• EXERCISE PROMPT: Render every line of the entries below as a Markdown table with the columns No. and Line. Number the rows in order and leave out blank lines.

Stored entries
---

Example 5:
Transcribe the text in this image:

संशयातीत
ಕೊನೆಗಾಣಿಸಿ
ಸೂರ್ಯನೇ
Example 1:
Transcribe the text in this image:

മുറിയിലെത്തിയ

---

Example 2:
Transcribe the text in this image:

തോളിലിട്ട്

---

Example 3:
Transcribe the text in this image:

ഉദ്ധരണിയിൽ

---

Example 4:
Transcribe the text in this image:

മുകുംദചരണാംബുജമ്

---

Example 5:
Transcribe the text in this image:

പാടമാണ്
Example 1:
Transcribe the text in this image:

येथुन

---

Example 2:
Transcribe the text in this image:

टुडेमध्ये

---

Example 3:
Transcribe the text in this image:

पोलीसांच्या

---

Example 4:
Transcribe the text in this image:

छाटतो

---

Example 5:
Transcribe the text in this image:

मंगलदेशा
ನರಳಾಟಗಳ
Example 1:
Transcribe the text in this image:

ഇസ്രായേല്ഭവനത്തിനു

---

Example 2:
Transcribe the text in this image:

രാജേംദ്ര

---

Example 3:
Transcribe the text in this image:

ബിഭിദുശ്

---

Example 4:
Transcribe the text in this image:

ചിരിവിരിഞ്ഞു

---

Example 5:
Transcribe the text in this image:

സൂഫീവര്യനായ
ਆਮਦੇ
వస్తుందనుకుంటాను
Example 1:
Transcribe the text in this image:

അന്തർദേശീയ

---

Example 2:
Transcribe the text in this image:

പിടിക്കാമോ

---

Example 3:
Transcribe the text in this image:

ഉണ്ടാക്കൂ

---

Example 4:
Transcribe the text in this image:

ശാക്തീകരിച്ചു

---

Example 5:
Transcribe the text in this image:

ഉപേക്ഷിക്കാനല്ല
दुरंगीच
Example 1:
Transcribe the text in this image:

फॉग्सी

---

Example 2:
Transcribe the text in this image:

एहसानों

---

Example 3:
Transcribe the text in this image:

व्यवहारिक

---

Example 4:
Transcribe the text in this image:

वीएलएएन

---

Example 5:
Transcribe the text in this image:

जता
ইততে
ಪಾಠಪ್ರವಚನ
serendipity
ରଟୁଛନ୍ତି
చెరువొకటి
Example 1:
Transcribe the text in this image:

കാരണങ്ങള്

• EXERCISE SOLUTION:
| No. | Line |
|---|---|
| 1 | --- |
| 2 | Example 5: |
| 3 | Transcribe the text in this image: |
| 4 | संशयातीत |
| 5 | ಕೊನೆಗಾಣಿಸಿ |
| 6 | ಸೂರ್ಯನೇ |
| 7 | Example 1: |
| 8 | Transcribe the text in this image: |
| 9 | മുറിയിലെത്തിയ |
| 10 | --- |
| 11 | Example 2: |
| 12 | Transcribe the text in this image: |
| 13 | തോളിലിട്ട് |
| 14 | --- |
| 15 | Example 3: |
| 16 | Transcribe the text in this image: |
| 17 | ഉദ്ധരണിയിൽ |
| 18 | --- |
| 19 | Example 4: |
| 20 | Transcribe the text in this image: |
| 21 | മുകുംദചരണാംബുജമ് |
| 22 | --- |
| 23 | Example 5: |
| 24 | Transcribe the text in this image: |
| 25 | പാടമാണ് |
| 26 | Example 1: |
| 27 | Transcribe the text in this image: |
| 28 | येथुन |
| 29 | --- |
| 30 | Example 2: |
| 31 | Transcribe the text in this image: |
| 32 | टुडेमध्ये |
| 33 | --- |
| 34 | Example 3: |
| 35 | Transcribe the text in this image: |
| 36 | पोलीसांच्या |
| 37 | --- |
| 38 | Example 4: |
| 39 | Transcribe the text in this image: |
| 40 | छाटतो |
| 41 | --- |
| 42 | Example 5: |
| 43 | Transcribe the text in this image: |
| 44 | मंगलदेशा |
| 45 | ನರಳಾಟಗಳ |
| 46 | Example 1: |
| 47 | Transcribe the text in this image: |
| 48 | ഇസ്രായേല്ഭവനത്തിനു |
| 49 | --- |
| 50 | Example 2: |
| 51 | Transcribe the text in this image: |
| 52 | രാജേംദ്ര |
| 53 | --- |
| 54 | Example 3: |
| 55 | Transcribe the text in this image: |
| 56 | ബിഭിദുശ് |
| 57 | --- |
| 58 | Example 4: |
| 59 | Transcribe the text in this image: |
| 60 | ചിരിവിരിഞ്ഞു |
| 61 | --- |
| 62 | Example 5: |
| 63 | Transcribe the text in this image: |
| 64 | സൂഫീവര്യനായ |
| 65 | ਆਮਦੇ |
| 66 | వస్తుందనుకుంటాను |
| 67 | Example 1: |
| 68 | Transcribe the text in this image: |
| 69 | അന്തർദേശീയ |
| 70 | --- |
| 71 | Example 2: |
| 72 | Transcribe the text in this image: |
| 73 | പിടിക്കാമോ |
| 74 | --- |
| 75 | Example 3: |
| 76 | Transcribe the text in this image: |
| 77 | ഉണ്ടാക്കൂ |
| 78 | --- |
| 79 | Example 4: |
| 80 | Transcribe the text in this image: |
| 81 | ശാക്തീകരിച്ചു |
| 82 | --- |
| 83 | Example 5: |
| 84 | Transcribe the text in this image: |
| 85 | ഉപേക്ഷിക്കാനല്ല |
| 86 | दुरंगीच |
| 87 | Example 1: |
| 88 | Transcribe the text in this image: |
| 89 | फॉग्सी |
| 90 | --- |
| 91 | Example 2: |
| 92 | Transcribe the text in this image: |
| 93 | एहसानों |
| 94 | --- |
| 95 | Example 3: |
| 96 | Transcribe the text in this image: |
| 97 | व्यवहारिक |
| 98 | --- |
| 99 | Example 4: |
| 100 | Transcribe the text in this image: |
| 101 | वीएलएएन |
| 102 | --- |
| 103 | Example 5: |
| 104 | Transcribe the text in this image: |
| 105 | जता |
| 106 | ইততে |
| 107 | ಪಾಠಪ್ರವಚನ |
| 108 | serendipity |
| 109 | ରଟୁଛନ୍ତି |
| 110 | చెరువొకటి |
| 111 | Example 1: |
| 112 | Transcribe the text in this image: |
| 113 | കാരണങ്ങള് |